Firearms makers will have to make sure their products stay out of the wrong hands under a new gun control approach that's already taking root in Miami-Dade County.
It's a gun-control-by-market-forces program that unites the buying power of local governments against gun violence. Former journalist Casey Woods and her organization, Arms With Ethics, devised the program and persuaded 14 local governments to come aboard. They'll participate by being picky about where they buy their guns.
"Local law-enforcement departments spend more than a billion dollars a year on guns and ammunition every year," Woods says. " If local governments act collectively, they will have tremendous power to encourage the gun industry to adopt common-sense best practices that keep guns out of the hands of criminals."
To qualify as bidders on a police gun contract, gun makers would have to show how they keep guns out of the hands of ineligible or mentally ill owners or how they spot straw buyers.
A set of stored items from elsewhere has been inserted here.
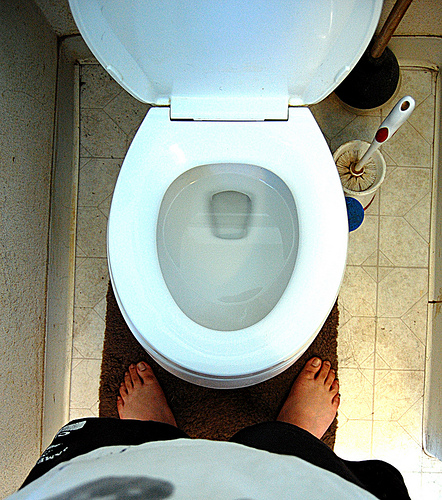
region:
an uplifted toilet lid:
[68, 0, 383, 111]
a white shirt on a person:
[3, 437, 379, 498]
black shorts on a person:
[13, 415, 412, 498]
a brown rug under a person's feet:
[98, 279, 350, 451]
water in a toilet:
[162, 170, 294, 305]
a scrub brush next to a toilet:
[338, 94, 414, 181]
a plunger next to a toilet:
[335, 0, 413, 112]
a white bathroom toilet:
[68, 0, 385, 390]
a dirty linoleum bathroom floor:
[68, 64, 433, 498]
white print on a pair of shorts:
[35, 416, 85, 466]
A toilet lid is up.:
[63, 1, 388, 122]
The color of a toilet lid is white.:
[63, 0, 388, 125]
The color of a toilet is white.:
[65, 1, 383, 395]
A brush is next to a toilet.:
[327, 92, 417, 213]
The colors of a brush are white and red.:
[331, 90, 419, 197]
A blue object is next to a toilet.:
[341, 193, 363, 232]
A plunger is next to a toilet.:
[330, 1, 414, 114]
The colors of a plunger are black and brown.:
[330, 1, 415, 115]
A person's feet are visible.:
[109, 353, 340, 440]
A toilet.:
[64, 0, 385, 383]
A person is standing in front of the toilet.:
[13, 360, 415, 498]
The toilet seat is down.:
[99, 98, 356, 392]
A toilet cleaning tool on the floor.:
[339, 95, 417, 199]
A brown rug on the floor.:
[85, 277, 352, 465]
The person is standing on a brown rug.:
[22, 305, 407, 498]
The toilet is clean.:
[96, 103, 352, 389]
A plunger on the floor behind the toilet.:
[340, 0, 423, 112]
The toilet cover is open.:
[66, 2, 381, 133]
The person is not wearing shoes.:
[28, 352, 415, 496]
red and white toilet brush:
[330, 93, 423, 193]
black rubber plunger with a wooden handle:
[333, 1, 413, 115]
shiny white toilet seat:
[96, 101, 353, 383]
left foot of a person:
[111, 356, 179, 427]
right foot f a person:
[275, 351, 345, 441]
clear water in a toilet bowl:
[156, 166, 299, 309]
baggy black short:
[12, 412, 420, 497]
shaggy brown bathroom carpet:
[90, 267, 344, 450]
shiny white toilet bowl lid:
[59, 0, 396, 128]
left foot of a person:
[110, 357, 185, 430]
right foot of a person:
[279, 350, 345, 441]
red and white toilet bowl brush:
[332, 88, 422, 230]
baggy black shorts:
[13, 410, 412, 498]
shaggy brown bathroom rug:
[95, 267, 345, 465]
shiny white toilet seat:
[95, 105, 352, 388]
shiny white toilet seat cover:
[60, 1, 383, 119]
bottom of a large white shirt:
[5, 434, 388, 498]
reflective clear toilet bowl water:
[151, 166, 301, 311]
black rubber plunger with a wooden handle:
[333, 1, 406, 120]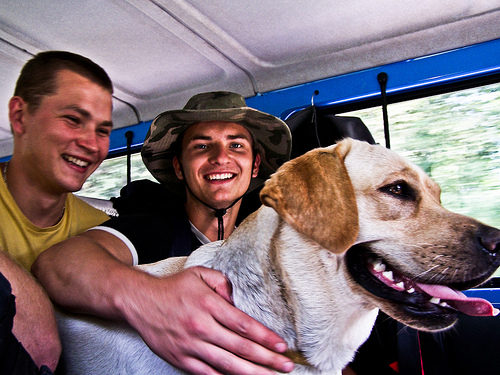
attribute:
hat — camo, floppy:
[145, 90, 289, 184]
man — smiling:
[35, 100, 340, 374]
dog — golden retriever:
[50, 139, 500, 362]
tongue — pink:
[421, 280, 498, 327]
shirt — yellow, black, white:
[1, 166, 110, 261]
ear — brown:
[261, 144, 368, 254]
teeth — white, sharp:
[373, 260, 433, 292]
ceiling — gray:
[1, 1, 500, 131]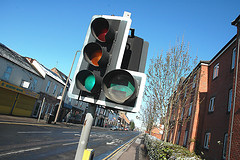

They'd have to show that, gunwise, they are good, corporate citizens. Coral Gables Mayor Jim Cason says most of them will get the message.
"If you don't cooperate with us," says Cason, addresing a hypothetical gun manufacturer, "if you don’t help us keep guns out of the hands of criminals, we're just not going to spend our tax dollars with your company."
Closing off a handgun market to all but the most virtuous manufacturers requires no legislation and creates no obvious political targets, but it may take a while to show results. According to Arms With Ethics, using market forces creates a long game for gun control.